26 октября 2014 года
В татарской столице (ч.7)

     На 1-й кафедре терапии у профессора Л.М. Рахлина положение было иное. ГИДУВская клиника лишь формально подчинялась горздравотделу. В институте был свой главный врач, тоже Владислав, но Леонидович, Пинягин, подчинявшийся непосредственно ректору института. У заведующей терапевтическим отделением Зари Хайрутдиновны Валеевой – весьма энергичной и темпераментной женщины – муж был долгое время секретарем Татарского обкома КПСС (1966 – 1984 гг.). Посему чувствовала она себя «защищенной», могла пожурить молодых врачей-ординаторов, но, наверное, не более. А сотрудники кафедры находились под крылом самого Рахлина. К тому же главный врач институтских клиник В.Л. Пинягин был руководителем, скажем так, не стремящимся к конфликтам. Тут у меня больше предположений – я ведь в клинике Л.М. Рахлина бывал редко.
     Это постоянное напряжение в отношениях между руководством больницы и кафедры проявлялось буквально во всем. Например, к моему появлению на кафедре существовала она на базе больницы уже шесть лет. Но у входа в больницу висела только вывеска с названием больницы: на столбе, разделяющем ворота и калитку. Не было вывесок (досок) с названиями ни нашей кафедры, ни кафедры хирургии.
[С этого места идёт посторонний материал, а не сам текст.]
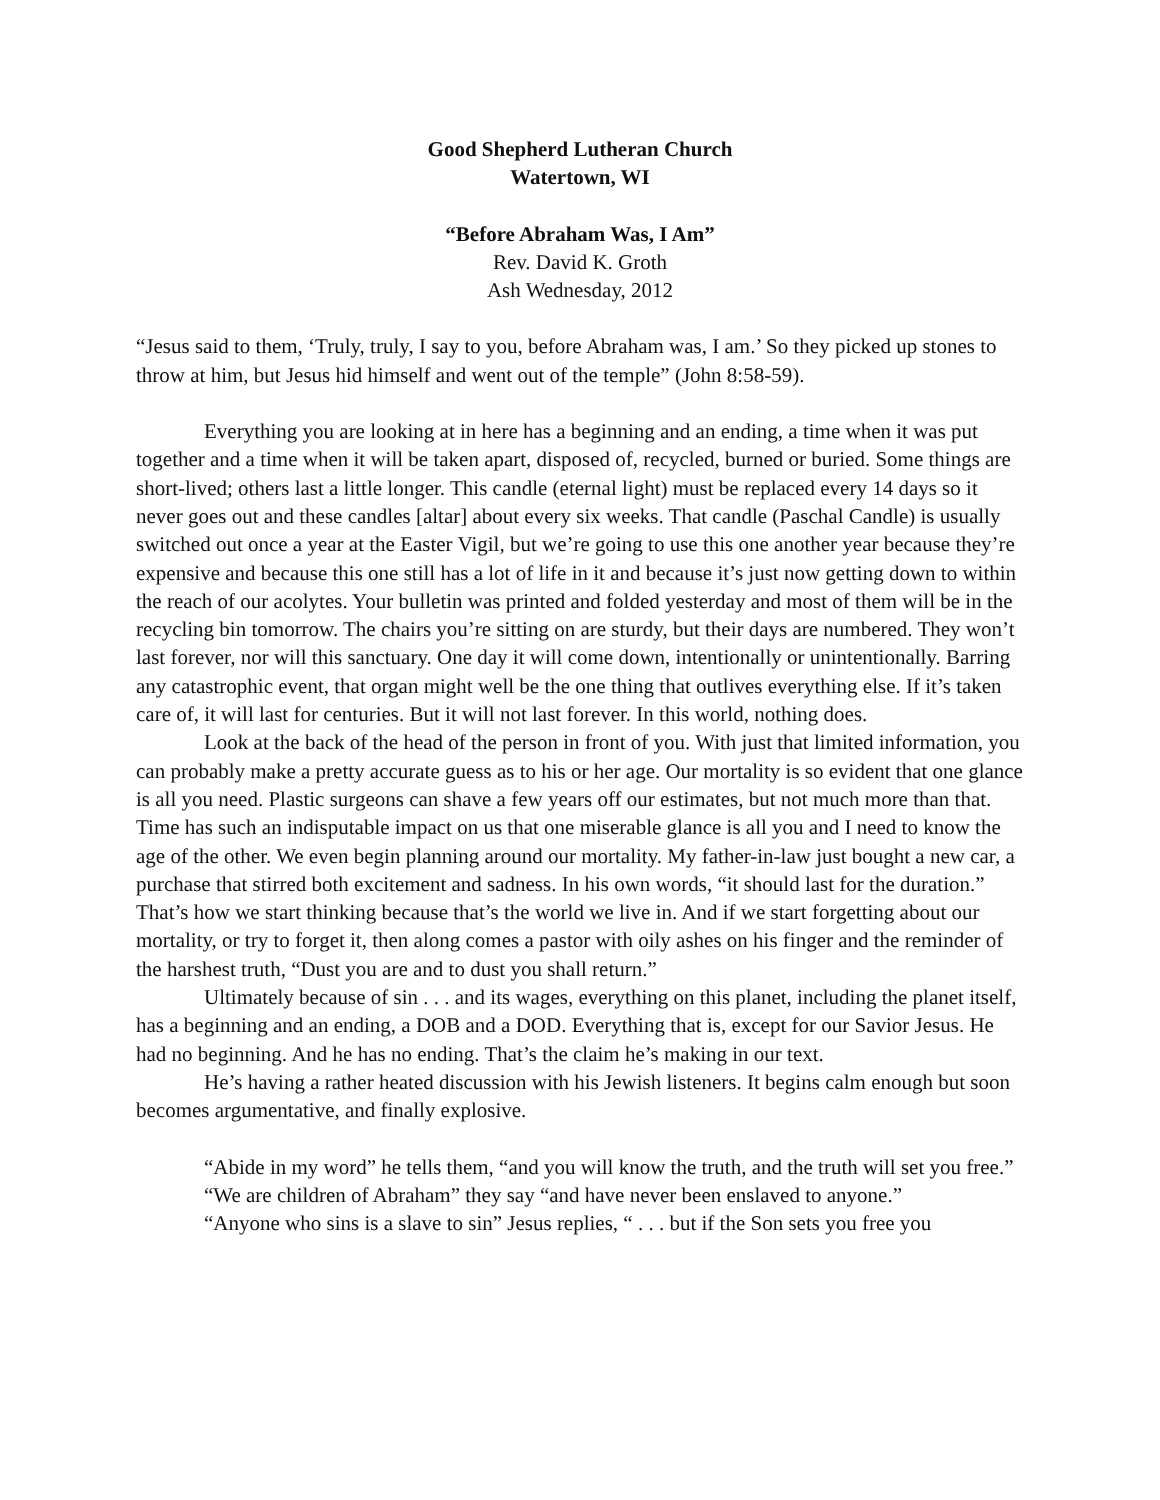Good Shepherd Lutheran Church
Watertown, WI
“Before Abraham Was, I Am”
Rev. David K. Groth
Ash Wednesday, 2012
“Jesus said to them, ‘Truly, truly, I say to you, before Abraham was, I am.’ So they picked up stones to throw at him, but Jesus hid himself and went out of the temple” (John 8:58-59).
Everything you are looking at in here has a beginning and an ending, a time when it was put together and a time when it will be taken apart, disposed of, recycled, burned or buried. Some things are short-lived; others last a little longer. This candle (eternal light) must be replaced every 14 days so it never goes out and these candles [altar] about every six weeks. That candle (Paschal Candle) is usually switched out once a year at the Easter Vigil, but we’re going to use this one another year because they’re expensive and because this one still has a lot of life in it and because it’s just now getting down to within the reach of our acolytes. Your bulletin was printed and folded yesterday and most of them will be in the recycling bin tomorrow. The chairs you’re sitting on are sturdy, but their days are numbered. They won’t last forever, nor will this sanctuary. One day it will come down, intentionally or unintentionally. Barring any catastrophic event, that organ might well be the one thing that outlives everything else. If it’s taken care of, it will last for centuries. But it will not last forever. In this world, nothing does.
Look at the back of the head of the person in front of you. With just that limited information, you can probably make a pretty accurate guess as to his or her age. Our mortality is so evident that one glance is all you need. Plastic surgeons can shave a few years off our estimates, but not much more than that. Time has such an indisputable impact on us that one miserable glance is all you and I need to know the age of the other. We even begin planning around our mortality. My father-in-law just bought a new car, a purchase that stirred both excitement and sadness. In his own words, “it should last for the duration.” That’s how we start thinking because that’s the world we live in. And if we start forgetting about our mortality, or try to forget it, then along comes a pastor with oily ashes on his finger and the reminder of the harshest truth, “Dust you are and to dust you shall return.”
Ultimately because of sin . . . and its wages, everything on this planet, including the planet itself, has a beginning and an ending, a DOB and a DOD. Everything that is, except for our Savior Jesus. He had no beginning. And he has no ending. That’s the claim he’s making in our text.
He’s having a rather heated discussion with his Jewish listeners. It begins calm enough but soon becomes argumentative, and finally explosive.
“Abide in my word” he tells them, “and you will know the truth, and the truth will set you free.”
“We are children of Abraham” they say “and have never been enslaved to anyone.”
“Anyone who sins is a slave to sin” Jesus replies, “ . . . but if the Son sets you free you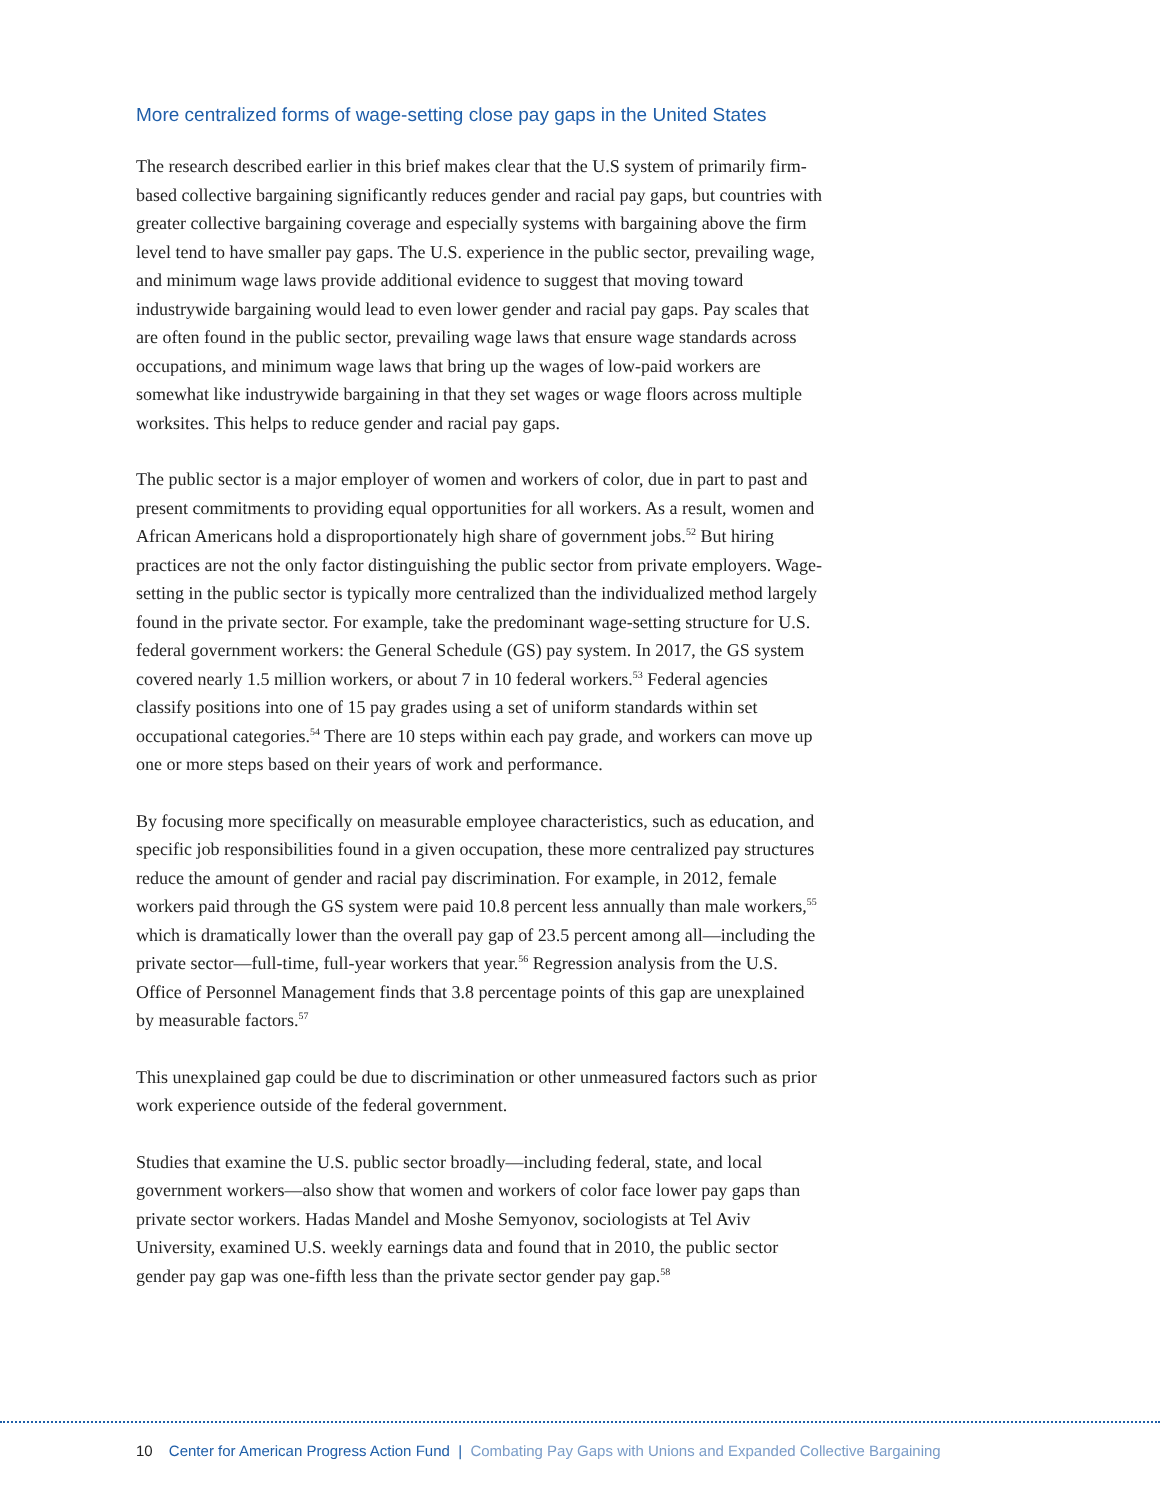More centralized forms of wage-setting close pay gaps in the United States
The research described earlier in this brief makes clear that the U.S system of primarily firm-based collective bargaining significantly reduces gender and racial pay gaps, but countries with greater collective bargaining coverage and especially systems with bargaining above the firm level tend to have smaller pay gaps. The U.S. experience in the public sector, prevailing wage, and minimum wage laws provide additional evidence to suggest that moving toward industrywide bargaining would lead to even lower gender and racial pay gaps. Pay scales that are often found in the public sector, prevailing wage laws that ensure wage standards across occupations, and minimum wage laws that bring up the wages of low-paid workers are somewhat like industrywide bargaining in that they set wages or wage floors across multiple worksites. This helps to reduce gender and racial pay gaps.
The public sector is a major employer of women and workers of color, due in part to past and present commitments to providing equal opportunities for all workers. As a result, women and African Americans hold a disproportionately high share of government jobs.<sup>52</sup> But hiring practices are not the only factor distinguishing the public sector from private employers. Wage-setting in the public sector is typically more centralized than the individualized method largely found in the private sector. For example, take the predominant wage-setting structure for U.S. federal government workers: the General Schedule (GS) pay system. In 2017, the GS system covered nearly 1.5 million workers, or about 7 in 10 federal workers.<sup>53</sup> Federal agencies classify positions into one of 15 pay grades using a set of uniform standards within set occupational categories.<sup>54</sup> There are 10 steps within each pay grade, and workers can move up one or more steps based on their years of work and performance.
By focusing more specifically on measurable employee characteristics, such as education, and specific job responsibilities found in a given occupation, these more centralized pay structures reduce the amount of gender and racial pay discrimination. For example, in 2012, female workers paid through the GS system were paid 10.8 percent less annually than male workers,<sup>55</sup> which is dramatically lower than the overall pay gap of 23.5 percent among all—including the private sector—full-time, full-year workers that year.<sup>56</sup> Regression analysis from the U.S. Office of Personnel Management finds that 3.8 percentage points of this gap are unexplained by measurable factors.<sup>57</sup>
This unexplained gap could be due to discrimination or other unmeasured factors such as prior work experience outside of the federal government.
Studies that examine the U.S. public sector broadly—including federal, state, and local government workers—also show that women and workers of color face lower pay gaps than private sector workers. Hadas Mandel and Moshe Semyonov, sociologists at Tel Aviv University, examined U.S. weekly earnings data and found that in 2010, the public sector gender pay gap was one-fifth less than the private sector gender pay gap.<sup>58</sup>
10 Center for American Progress Action Fund | Combating Pay Gaps with Unions and Expanded Collective Bargaining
     Склонный к «наведению порядка», я обратил внимание О.С. на отсутствие вывески кафедры. Он посмотрел на меня странным взглядом. В нем было удивление («он заметил, но почему ранее – никто из нас?») и еще раз удивление («на что внимание обращает?!») и, наконец, полностью обескуражившее его удивление («о чем он думает вместо диссертации?»).
     Но я решил восстановить «справедливость» и начал что-то твердить о реноме кафедры (и ее руководителя). В результате получил «добро», заказал вывеску, приволок ее в больницу.
     Однако руководство «Дорожной больницы N2 ст. Казань Горьковской железной дороги» не позволило прикрепить доску с названием кафедры ниже своей вывески – только на другом столбе ограды, в стороне от входа. Так и висела она там, никем из входящих в больничные ворота не замечаемая...
     Остаемся на время в этой клинике, куда я пришел поучиться у Игоря Арлеевского работе с пламенным фотометром. Времени у меня – в обрез. Надо еще столько обегать в этот день. Выкроил часик на учебу у Игоря, у которого пламенный фотометр уже давно в ходу. Ему профессор помогал и даже, подчеркнул Игорь, из своего кармана заплатил рабочим за монтаж установки.
     Аспирант Леопольда Матвеевича не спешит: нарочито тщательно и медленно разводит материал для фотометрии. Десятки пробирок. Когда наступает время включать компрессор и зажигать фотометр, заявляет: «Сейчас у меня перерыв на обед, потом я должен отдохнуть; приходи часа через два». Я готов был его самого распылить над пламенем фотометра, но он был аспирантом, использую повторно это словосочетание, «самого Рахлина», то есть для меня – неприкосновенным. Отмщение пришло позже, причем дважды.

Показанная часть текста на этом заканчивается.